Data entries:

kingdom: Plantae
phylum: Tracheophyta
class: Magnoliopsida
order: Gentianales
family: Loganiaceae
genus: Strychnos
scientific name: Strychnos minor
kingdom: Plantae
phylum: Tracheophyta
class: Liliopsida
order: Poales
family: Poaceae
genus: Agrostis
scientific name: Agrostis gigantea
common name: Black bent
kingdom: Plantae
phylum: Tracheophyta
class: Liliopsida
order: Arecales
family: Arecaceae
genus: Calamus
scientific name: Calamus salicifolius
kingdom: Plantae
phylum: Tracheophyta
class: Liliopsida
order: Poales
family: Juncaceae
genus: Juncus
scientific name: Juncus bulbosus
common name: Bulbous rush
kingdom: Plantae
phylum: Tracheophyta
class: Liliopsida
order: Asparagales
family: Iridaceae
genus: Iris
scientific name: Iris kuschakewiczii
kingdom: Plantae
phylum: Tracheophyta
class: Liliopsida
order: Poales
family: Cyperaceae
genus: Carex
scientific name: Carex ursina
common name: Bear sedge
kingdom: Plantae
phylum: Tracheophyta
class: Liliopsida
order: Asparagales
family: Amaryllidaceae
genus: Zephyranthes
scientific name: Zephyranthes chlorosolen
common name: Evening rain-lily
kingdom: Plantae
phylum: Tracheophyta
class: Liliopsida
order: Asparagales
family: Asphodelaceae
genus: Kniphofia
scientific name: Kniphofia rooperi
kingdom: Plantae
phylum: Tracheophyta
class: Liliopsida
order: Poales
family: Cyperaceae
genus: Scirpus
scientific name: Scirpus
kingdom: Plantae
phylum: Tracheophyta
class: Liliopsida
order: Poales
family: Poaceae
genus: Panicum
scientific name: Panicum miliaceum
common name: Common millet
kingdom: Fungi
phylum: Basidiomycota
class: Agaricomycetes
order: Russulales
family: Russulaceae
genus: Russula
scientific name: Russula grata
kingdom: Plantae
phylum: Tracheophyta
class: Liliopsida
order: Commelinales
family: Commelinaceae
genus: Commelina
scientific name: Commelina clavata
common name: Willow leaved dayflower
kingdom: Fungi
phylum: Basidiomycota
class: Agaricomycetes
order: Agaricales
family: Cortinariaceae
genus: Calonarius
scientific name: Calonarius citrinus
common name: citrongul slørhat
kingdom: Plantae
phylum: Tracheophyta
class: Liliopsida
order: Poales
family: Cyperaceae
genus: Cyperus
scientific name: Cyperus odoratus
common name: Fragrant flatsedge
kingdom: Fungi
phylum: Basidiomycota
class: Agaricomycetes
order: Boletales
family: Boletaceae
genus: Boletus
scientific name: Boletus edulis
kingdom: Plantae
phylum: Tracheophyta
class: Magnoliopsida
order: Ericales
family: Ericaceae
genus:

Your instructions: Reproduce every line of the data entries above, character for character.

Solution for this exercise:
kingdom: Plantae
phylum: Tracheophyta
class: Magnoliopsida
order: Gentianales
family: Loganiaceae
genus: Strychnos
scientific name: Strychnos minor
kingdom: Plantae
phylum: Tracheophyta
class: Liliopsida
order: Poales
family: Poaceae
genus: Agrostis
scientific name: Agrostis gigantea
common name: Black bent
kingdom: Plantae
phylum: Tracheophyta
class: Liliopsida
order: Arecales
family: Arecaceae
genus: Calamus
scientific name: Calamus salicifolius
kingdom: Plantae
phylum: Tracheophyta
class: Liliopsida
order: Poales
family: Juncaceae
genus: Juncus
scientific name: Juncus bulbosus
common name: Bulbous rush
kingdom: Plantae
phylum: Tracheophyta
class: Liliopsida
order: Asparagales
family: Iridaceae
genus: Iris
scientific name: Iris kuschakewiczii
kingdom: Plantae
phylum: Tracheophyta
class: Liliopsida
order: Poales
family: Cyperaceae
genus: Carex
scientific name: Carex ursina
common name: Bear sedge
kingdom: Plantae
phylum: Tracheophyta
class: Liliopsida
order: Asparagales
family: Amaryllidaceae
genus: Zephyranthes
scientific name: Zephyranthes chlorosolen
common name: Evening rain-lily
kingdom: Plantae
phylum: Tracheophyta
class: Liliopsida
order: Asparagales
family: Asphodelaceae
genus: Kniphofia
scientific name: Kniphofia rooperi
kingdom: Plantae
phylum: Tracheophyta
class: Liliopsida
order: Poales
family: Cyperaceae
genus: Scirpus
scientific name: Scirpus
kingdom: Plantae
phylum: Tracheophyta
class: Liliopsida
order: Poales
family: Poaceae
genus: Panicum
scientific name: Panicum miliaceum
common name: Common millet
kingdom: Fungi
phylum: Basidiomycota
class: Agaricomycetes
order: Russulales
family: Russulaceae
genus: Russula
scientific name: Russula grata
kingdom: Plantae
phylum: Tracheophyta
class: Liliopsida
order: Commelinales
family: Commelinaceae
genus: Commelina
scientific name: Commelina clavata
common name: Willow leaved dayflower
kingdom: Fungi
phylum: Basidiomycota
class: Agaricomycetes
order: Agaricales
family: Cortinariaceae
genus: Calonarius
scientific name: Calonarius citrinus
common name: citrongul slørhat
kingdom: Plantae
phylum: Tracheophyta
class: Liliopsida
order: Poales
family: Cyperaceae
genus: Cyperus
scientific name: Cyperus odoratus
common name: Fragrant flatsedge
kingdom: Fungi
phylum: Basidiomycota
class: Agaricomycetes
order: Boletales
family: Boletaceae
genus: Boletus
scientific name: Boletus edulis
kingdom: Plantae
phylum: Tracheophyta
class: Magnoliopsida
order: Ericales
family: Ericaceae
genus:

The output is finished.